The gel stage provides a unique perspective for understanding and modulating phase evolution during the crystallization process. The gel is a complex formed by interactions between perovskite precursor solutes and solvents, and its characteristics can be tailored by adjusting the precursor components and solvent types. Mixed cations and halides help prevent gel collapse by forming multiple phases, extending the gel duration[7]. Prolonging the gel state benefits the broadening of the anti-solvent window, improving the reproducibility of devices prepared using the one-step method. In addition, for a given perovskite system, the duration of the gel state is determined by the solvent system. Therefore, perovskite crystallization can be regulated by modulating the interactions between solutes, which is achieved by adjusting solvent components and their concentrations. Furthermore, the solubility variation of cations is another critical factor influencing segregation. To address solubility-discrepancy-induced segregation, minimizing the solubility differences among cations has been reported. The cation cascade strategy, in particular, has been developed to resolve this issue effectively[11]. Besides, the initial nanoscale compositional heterogeneity of MCPs layer is influenced by the thermal annealing conditions during the film processing, it is verified that optimizing these processing conditions contributed to improving the device performance stability (Fig. 2(b))[12].
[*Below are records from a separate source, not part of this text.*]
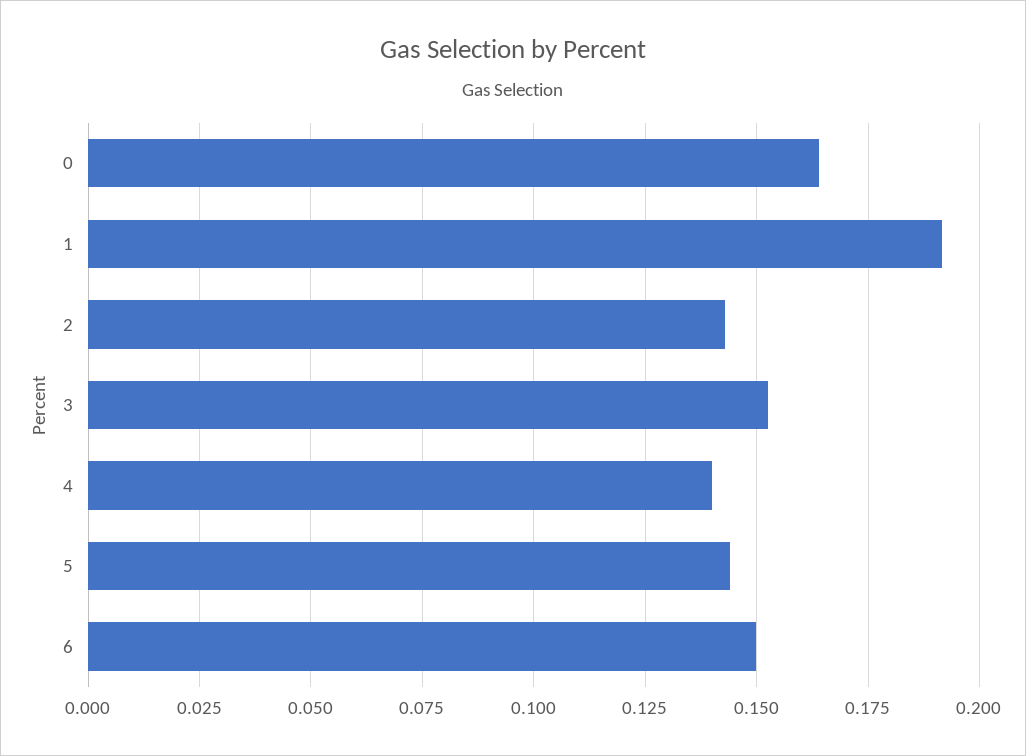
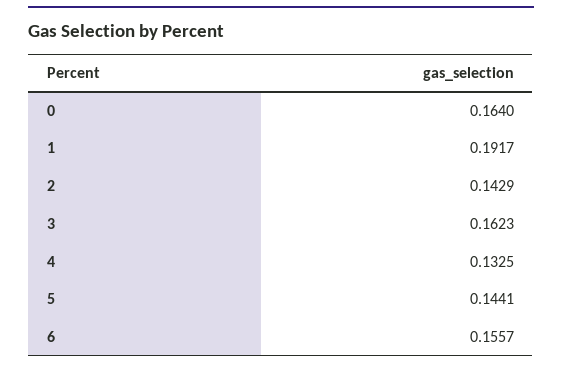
3: 0.1525 -> 0.1623
4: 0.14 -> 0.1325
6: 0.15 -> 0.1557

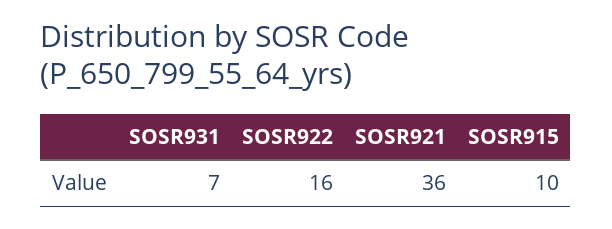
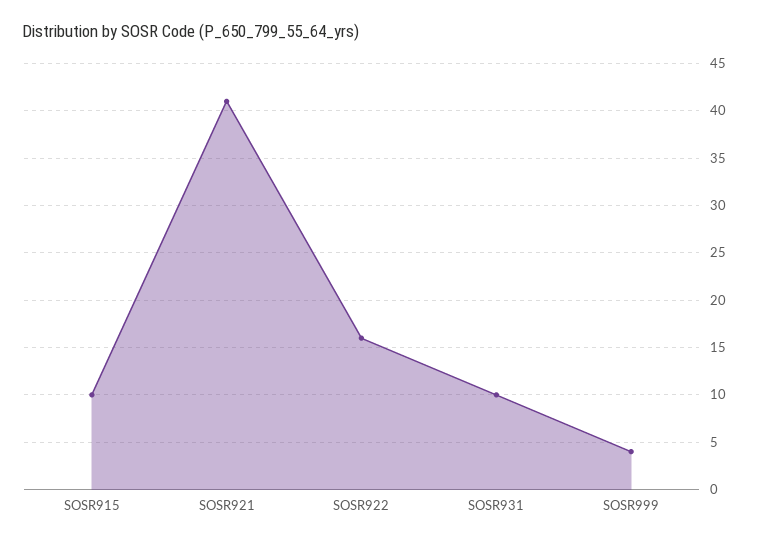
SOSR931: 7 -> 10
SOSR921: 36 -> 41
SOSR999: none -> 4

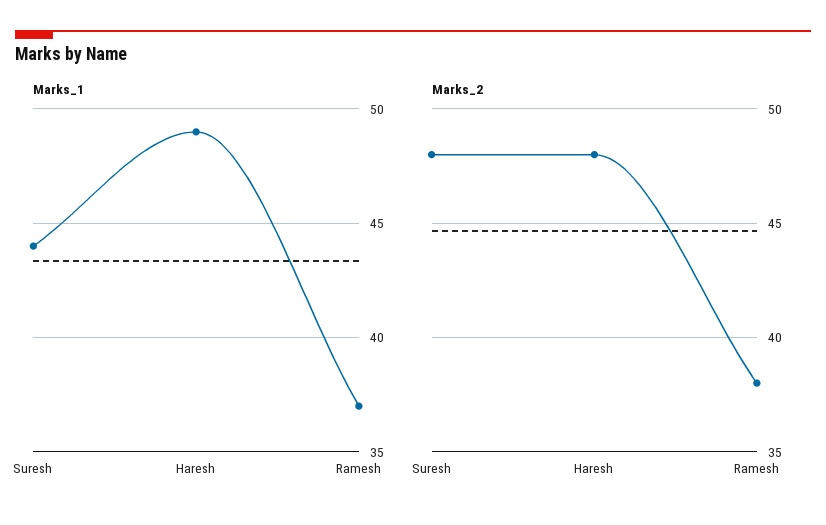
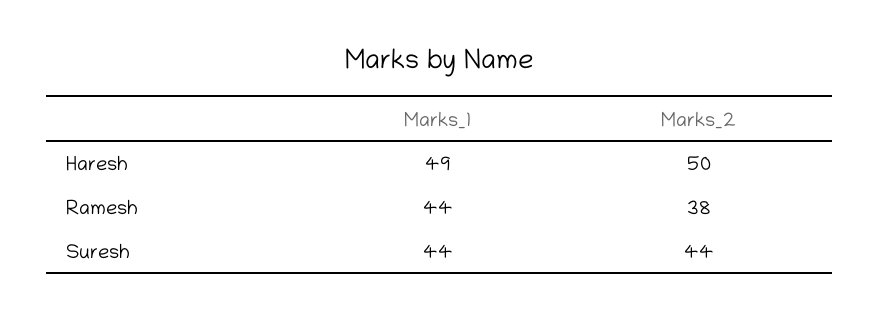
Marks_1, Ramesh: 37 -> 44
Marks_2, Suresh: 48 -> 44
Marks_2, Haresh: 48 -> 50

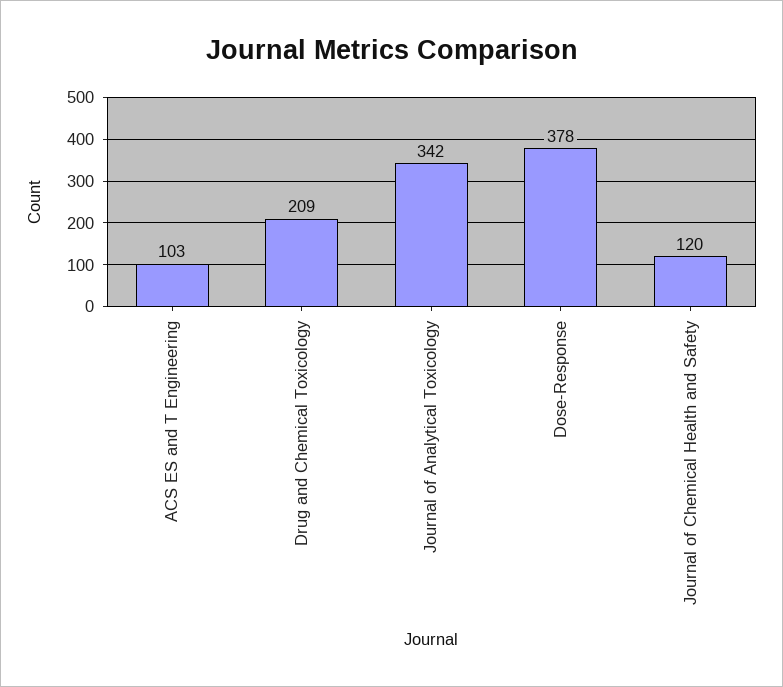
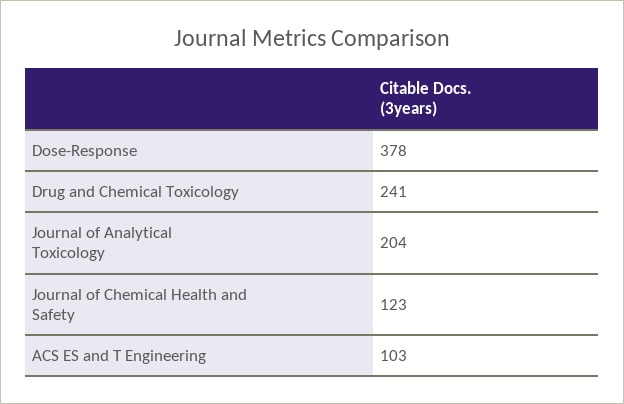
Drug and Chemical Toxicology: 209 -> 241
Journal of Analytical Toxicology: 342 -> 204
Journal of Chemical Health and Safety: 120 -> 123

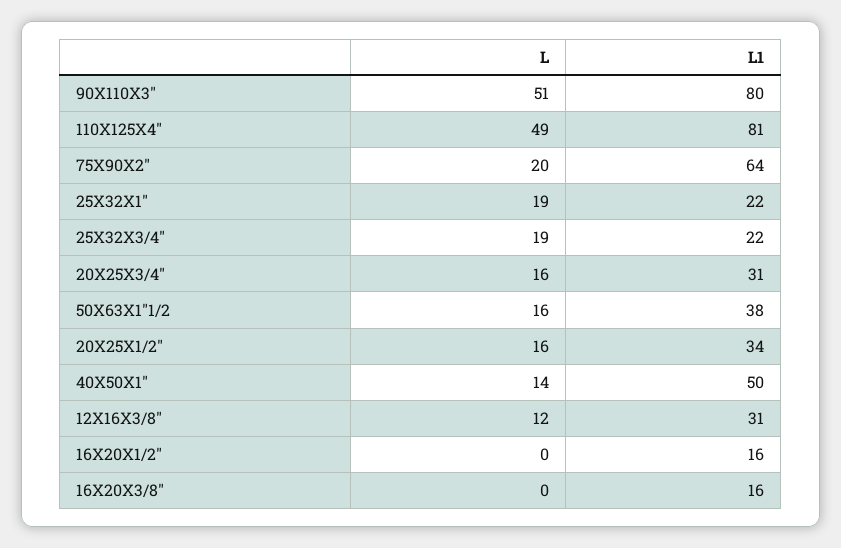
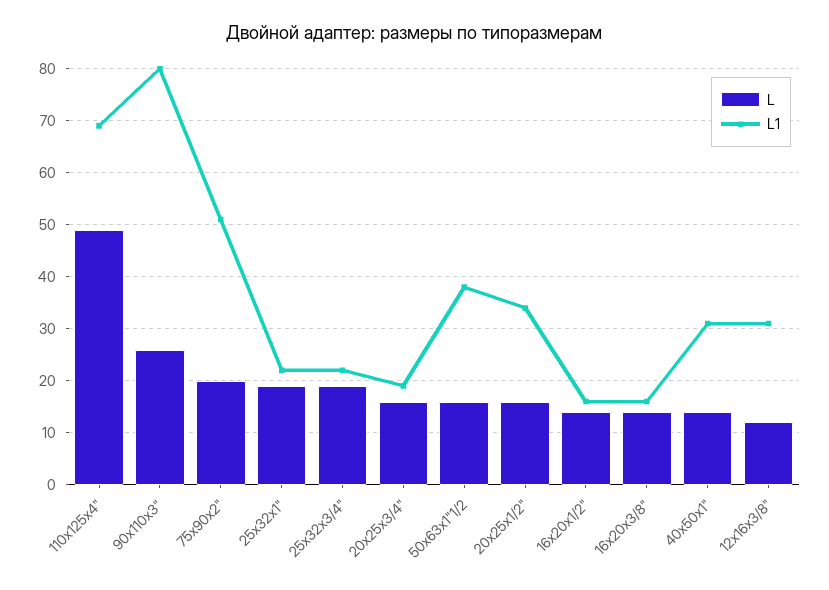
L, 90X110X3": 51 -> 25
L1, 110X125X4": 81 -> 70
L1, 75X90X2": 64 -> 50
L1, 20X25X3/4": 31 -> 20
L1, 40X50X1": 50 -> 30
L, 16X20X1/2": 0 -> 15
L, 16X20X3/8": 0 -> 15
In recent years, the research advancements have highlighted the critical role of the A-site cation in determining the optoelectronic and physicochemical properties of organic−inorganic lead halide perovskites. Mixed-cation perovskites (MCPs) have been extensively used as absorber thin films in perovskite solar cells (PSCs), achieving high power conversion efficiencies (PCE) over 26%[1, 2]. The incorporation of mixed cations has led to a more optimal tolerance factor for the crystal structure, enhancing structural stability and providing additional functionalities to improve the chemical stability of the absorber thin films. However, mixed-cation perovskite absorbers often experience element and phase segregation, which can reduce device efficiency and operational lifespan. This segregation is a widespread phenomenon observed across various types of MCPs, whether in 2D or 3D structures. Therefore, understanding the fundamental causes of non-uniformity and phase segregation, as well as effective nanoscale regulatory strategies, is essential for enhancing the performance of PSCs. The development of high-quality MCPs with highly uniform cation distribution and stable phases is critical for addressing the stability challenges in PSCs.